Для повести характерны открытые формы выражения конфликта. Двуаспектностью её жанровой «ситуации» объясняется то, что в произведениях данного типа всегда отчётливо выражен один проблемно-тематический срез,
воссоздаются отдельные аспекты конфликтных отношений «родового» и «видового», избирается определенный содержательный уровень их реализации, одна целевая плоскость для изображения человека, противодействующего тем или иным силам. В том случае если он является персонификацией этих сил, то выбирается определённый аспект выражения его столкновений с самим собой.«Односторонность» повести проявляется в выраженности
(чаще всего в открытой форме) конфликтных отношений и противоборствующих сил при доминировании одного из видов причинной обусловленности, например, исторической («Призраки» И.С. Тургенева, «Старые годы» П.И. Мельникова-Печерского), социальной («Крестьянское горе» Ф.Д. Нефёдова, «Николай Суетнов» И.А. Салова), социально-бытовой («Червонный король» М. Вовчок, «Окольным путём» В.Г. Авсеенко), социально-психологической («Село Степанчиково и его обитатели» Ф.М. Достоевского, «Варенька Ульмина» Л.Я. Стечькиной), культурно-исторической («Стук… стук… стук!..» И.С. Тургенева, «Сухая любовь» М.В. Авдеева), «природной» («Железная воля» Н.С. Лескова, «Институтка» М. Вовчок).Именно поэтому в повести предметом изображения становятся отдельные аспекты многосторонних отношений
человека и действительности (или они явно доминируют): например, социальный («Пахатник и бархатник» Д.В. Григоровича, «Юровая» Н. И. Наумова), социально-бытовой («Мещанское счастье» Н.Г. Помяловского, «Яшенька» М.Е. Салтыкова-Щедрина), социально-нравственный («Грачевский крокодил» И.А. Салова, «Три дороги» П.В. Засодимского), нравственно-психологический («День итога» М.Н. Альбова, «Пансионерка» Н.Д. Хвощинской), философский («Довольно» И.С. Тургенева, «Детские годы. (Из воспоминаний Меркула Праотцева)» Н.С. Лескова, «Записки из подполья» Ф.М. Достоевского). А это, в свою очередь, создаёт проблемно-тематическую основу дифференциации «поджанров» (жанровых разновидностей).В конфликте повести в роли внутреннего критерия
выступает «человеческое» (как то, что несёт в себе «родовое», «общечеловеческое»), что вполне соотносимо с изображением в рамках «микросреды». В художественном мире произведений этого жанра «человеческое» становится сферой «всеобщего», то есть выполняет такую идейно-структурную роль, несёт такую эстетическую нагрузку, какую в романе выполняют и несут «сверхличные ценности» (родина, национальная жизнь, историческое бытие народа, общество, культура, общественное движение, стихии национальной жизни, время, строй вещей, «век» и т. д.). В романе, как уже отмечалось, это выражается в приобщении героя к ценностям общеисторического, национального масштаба, в обретении им «согласия с людьми (нацией, народом, человечеством), с миром…»[277].Познавательно-ценностным «ядром» жанровой «концепции человека» повести является эстетический анализ меры
осознания героями несоответствия их идеалов, коренящихся в общечеловеческих представлениях, «порядку вещей», а также мера ощущения неадекватности «родового» и «видового», характерной для «нормы человека» той или иной социальной среды.Этим объясняется то, что напряжённые узлы «однонаправленных» конфликтов «социального» и «человеческого» в повести чаще всего выявляются через призму нравственных коллизий, в свете этических требований по отношению к человеку и истории[278]

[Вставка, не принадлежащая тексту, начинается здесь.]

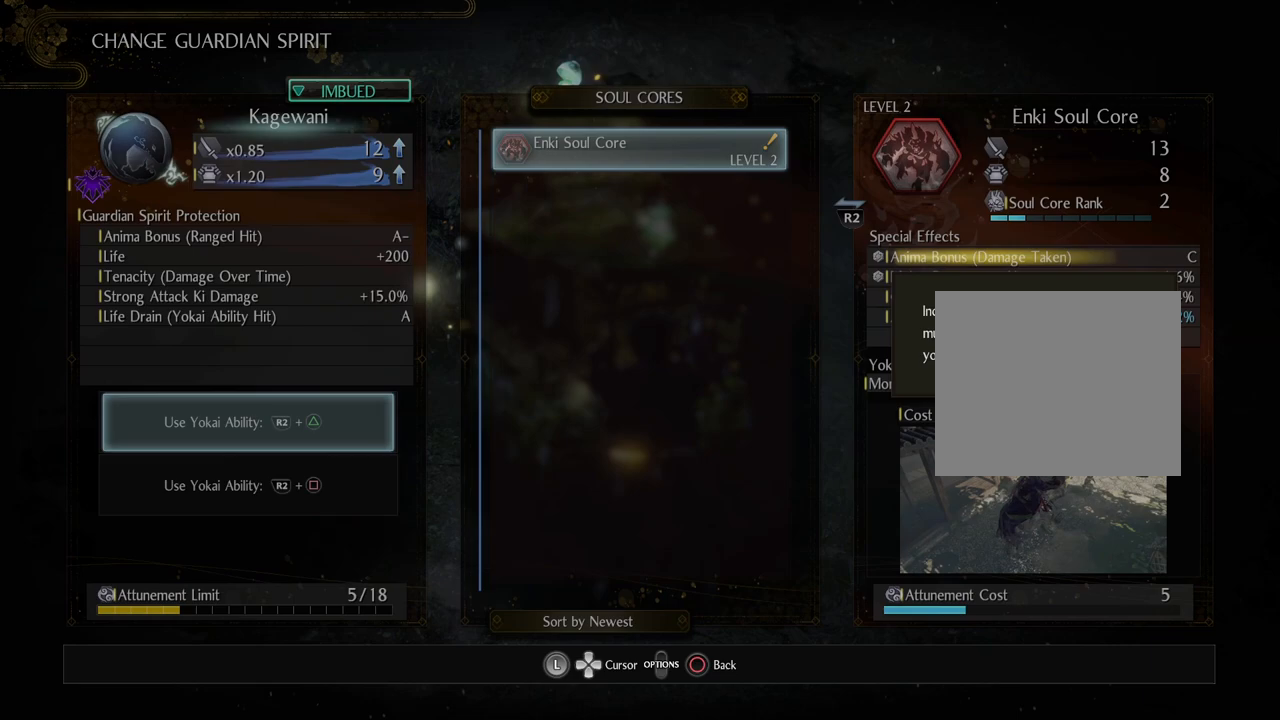
{"buttons": ["DPAD_DOWN"], "left_stick": "center", "right_stick": "center", "events": [[150, "DPAD_DOWN", "up"], [200, "DPAD_DOWN", "down"], [350, "DPAD_DOWN", "up"], [400, "DPAD_DOWN", "down"]]}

(даже в таких, например, социальных повестях, как «Пахатник и бархатник» Д.В. Григоровича, «Степан Рулёв» Н.Ф. Бажина). В повести как жанре актуализируется моральный, нравственно-психологический план изображения именно в связи с тем, что воссоздаются коллизии и характеры, которые фиксируют отдельные уровни и формы противоречивого единства «родового», «социально-исторического» и «индивидуального». Конфликты «социального» и «человеческого», раскрываемые в нравственном плане, можно найти в любом произведении, в романе («Преступление и наказание» Достоевского) или рассказе («Ионыч» Чехова), но в повести отдельные аспекты связей общественного, исторического и нравственного становятся предметом и средством художественного анализа одновременно.